The issue of five beds in a ward designed for only four was first highlighted last October by The Falkirk Herald after being contacted by staff unhappy at the move.
Healthcare Improvement Scotland found that patients experienced a “lack of privacy and dignity” because of the policy.
Inspectors made an unannounced visit to the Larbert Hospital in April where they found most wards had additional beds to cope with the increased demand.
They also raised concerns about some locked ward doors.
At that time, FVRH met the criteria for ‘black status’ which is the Scottish Government’s highest risk level and NHS Forth Valley was experiencing increased patient numbers, additional delayed discharges and high levels of staff absence.
The HIS report said that patients in wards where extra beds had been introduced did not always have access to the same facilities such as televisions, call bells, space and curtain screens which "sometimes resulted in a lack of privacy and dignity".
Inspectors also raised a serious concern around the use of treatment rooms as non-standard care areas for in-patients.

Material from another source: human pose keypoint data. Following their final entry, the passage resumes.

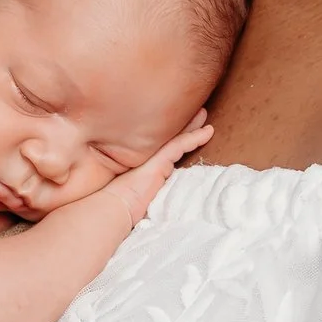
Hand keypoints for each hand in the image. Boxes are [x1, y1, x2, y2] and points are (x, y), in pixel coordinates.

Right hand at [102, 110, 213, 230]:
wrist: (114, 208)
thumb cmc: (123, 207)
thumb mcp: (139, 196)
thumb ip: (149, 191)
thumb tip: (159, 200)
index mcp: (143, 166)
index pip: (162, 148)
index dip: (175, 137)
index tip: (186, 130)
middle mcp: (146, 158)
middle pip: (169, 138)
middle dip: (183, 126)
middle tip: (196, 113)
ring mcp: (152, 157)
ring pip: (176, 138)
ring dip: (191, 126)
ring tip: (203, 114)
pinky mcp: (159, 161)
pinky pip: (181, 144)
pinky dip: (195, 137)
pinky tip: (208, 132)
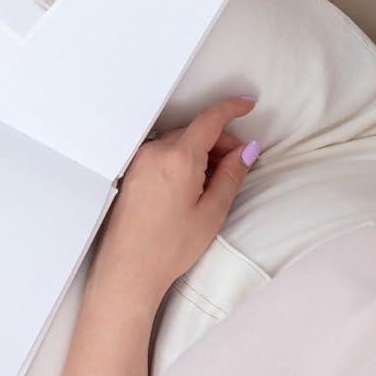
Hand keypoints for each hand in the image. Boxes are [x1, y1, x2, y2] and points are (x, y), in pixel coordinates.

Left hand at [95, 96, 259, 302]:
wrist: (127, 270)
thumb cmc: (169, 248)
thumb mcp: (212, 212)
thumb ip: (232, 175)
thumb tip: (247, 150)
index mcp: (179, 158)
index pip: (210, 119)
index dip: (232, 108)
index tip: (248, 105)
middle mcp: (155, 151)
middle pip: (196, 131)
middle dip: (221, 141)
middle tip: (238, 165)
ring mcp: (140, 159)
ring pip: (180, 141)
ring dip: (202, 151)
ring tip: (213, 183)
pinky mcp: (132, 170)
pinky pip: (164, 151)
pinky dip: (183, 158)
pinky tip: (191, 185)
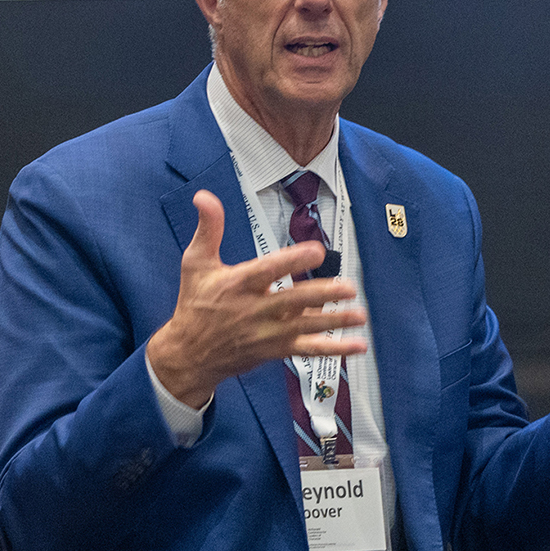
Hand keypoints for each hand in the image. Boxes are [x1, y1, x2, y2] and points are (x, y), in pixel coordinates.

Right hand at [147, 191, 366, 409]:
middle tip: (349, 288)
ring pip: (305, 328)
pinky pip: (307, 350)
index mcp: (237, 284)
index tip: (316, 251)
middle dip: (323, 295)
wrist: (189, 354)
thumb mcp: (195, 263)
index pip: (268, 270)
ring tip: (359, 315)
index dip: (292, 261)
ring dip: (334, 321)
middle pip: (293, 301)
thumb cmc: (194, 304)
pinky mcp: (274, 350)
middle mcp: (254, 310)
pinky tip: (355, 344)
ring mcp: (266, 333)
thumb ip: (208, 228)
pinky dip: (333, 349)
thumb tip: (204, 196)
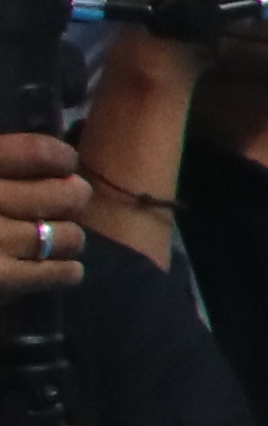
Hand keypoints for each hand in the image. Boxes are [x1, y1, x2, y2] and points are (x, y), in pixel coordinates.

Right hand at [0, 134, 80, 298]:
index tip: (64, 164)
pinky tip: (59, 269)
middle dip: (72, 198)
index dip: (60, 158)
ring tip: (56, 240)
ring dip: (67, 238)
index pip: (36, 153)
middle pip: (64, 194)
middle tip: (68, 202)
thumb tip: (42, 159)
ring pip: (67, 235)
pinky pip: (60, 272)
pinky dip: (66, 271)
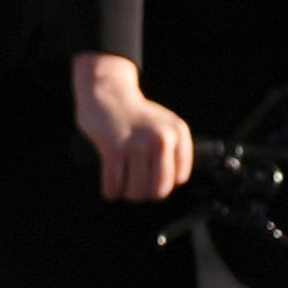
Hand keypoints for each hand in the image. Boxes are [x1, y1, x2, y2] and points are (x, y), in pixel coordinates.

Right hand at [75, 55, 193, 205]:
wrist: (108, 92)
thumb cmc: (136, 116)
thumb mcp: (165, 125)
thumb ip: (174, 150)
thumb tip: (171, 186)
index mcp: (178, 133)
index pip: (179, 178)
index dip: (163, 183)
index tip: (151, 178)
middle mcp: (161, 138)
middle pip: (158, 189)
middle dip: (145, 194)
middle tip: (135, 188)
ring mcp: (137, 143)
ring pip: (136, 191)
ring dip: (127, 195)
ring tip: (123, 187)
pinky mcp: (113, 147)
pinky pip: (114, 184)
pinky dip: (110, 192)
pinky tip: (110, 189)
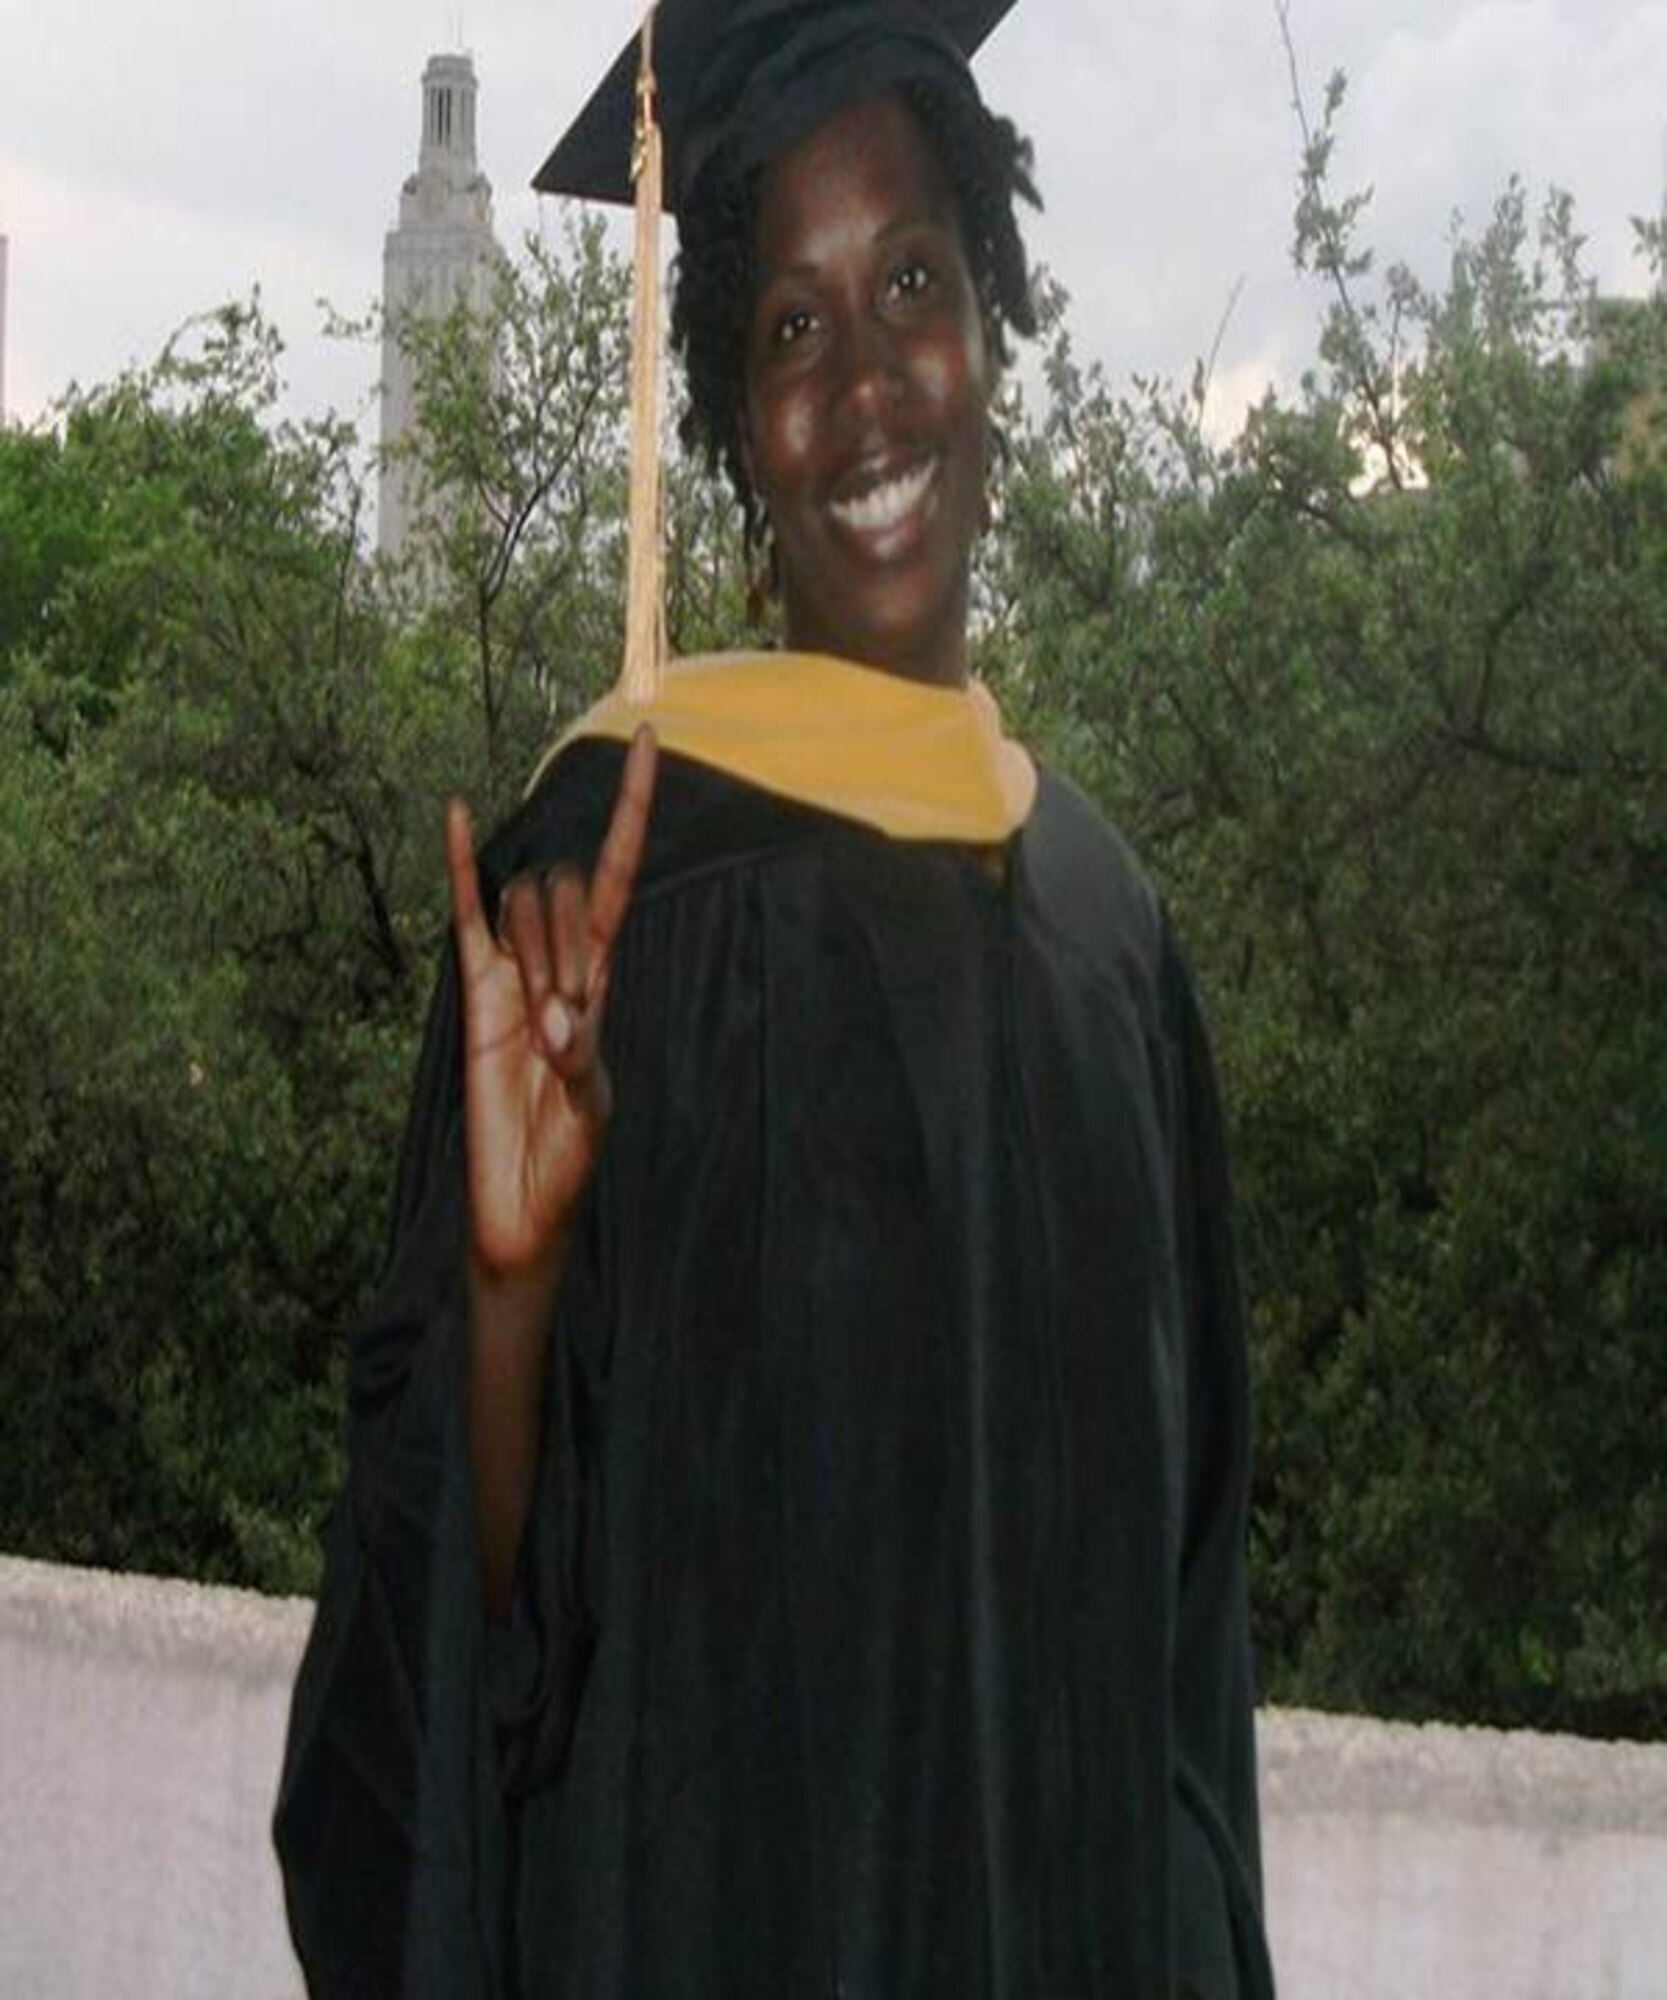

Last October, an experienced nurse highlighted similar concerns, saying: "Patients are getting no privacy in these rooms. They are designed for four people with four beds, chairs, curtains, and most importantly four oxygen portals and call buzzers.
"They are even giving the people in the extra beds door bells to call for staff.
"It’s absolutely shocking.”
In August 2021 one patient told of being in three different wards in as many days before finally being placed in a treatment room.
Iona Macaulay, 73, said: "I can’t blame the staff, they were only doing their job, but it’s an absolutely shocking way to treat people who are sick.
"There’s serious problems in this hospital if they don’t have enough room for everyone who needs it.”
Donna Maclean, HIS head of service, said: “During our inspection, we saw many good interactions between staff and patients, and observed examples of good team work and communication. There were also positive comments made by patients about the staff who provided their care.
”During our inspection, we escalated a number of serious concerns to NHS Forth Valley through our escalation process, some of these concerns included ward doors within the hospital being locked, without the process within the Board’s own locked door policy being followed.
"Another concern related to patients being placed in additional beds and non-standard care areas to accommodate increased patient numbers. The additional beds and non-standard care areas raised a number of concerns such as: lack of accessibility for cleaning, patient placement, access in an emergency, and patient privacy and patient dignity.
“Some staff we spoke with shared their concerns and feelings of being overwhelmed, particularly in relation to the additional beds and workload and they expressed feelings of frustration at staffing levels.
“In order to prioritise the requirements from this inspection, an action plan has been developed by NHS Forth Valley.”
Cathie Cowan, NHS Forth Valley chief executive, said: “This inspection took place at the beginning of April 2022 during a period of unprecedented demand combined with high levels of staff absences due to Covid-19.
“Like, hospitals across the country, we had to open extra beds to create additional capacity while managing significant staff shortages.
“We recognise that the use of contingency areas is not ideal, however local staff across the hospital continued to deliver high standards of clinical care and treatment in very challenging circumstances.
“The inspectors also highlighted the positive and caring interactions they saw between staff and patients, good team working and efforts to ensure additional staff were distributed to areas with the greatest needs.
“The majority of the report recommendations have already been addressed, in many cases on the same day of the visit, and we will ensure all are fully implemented.”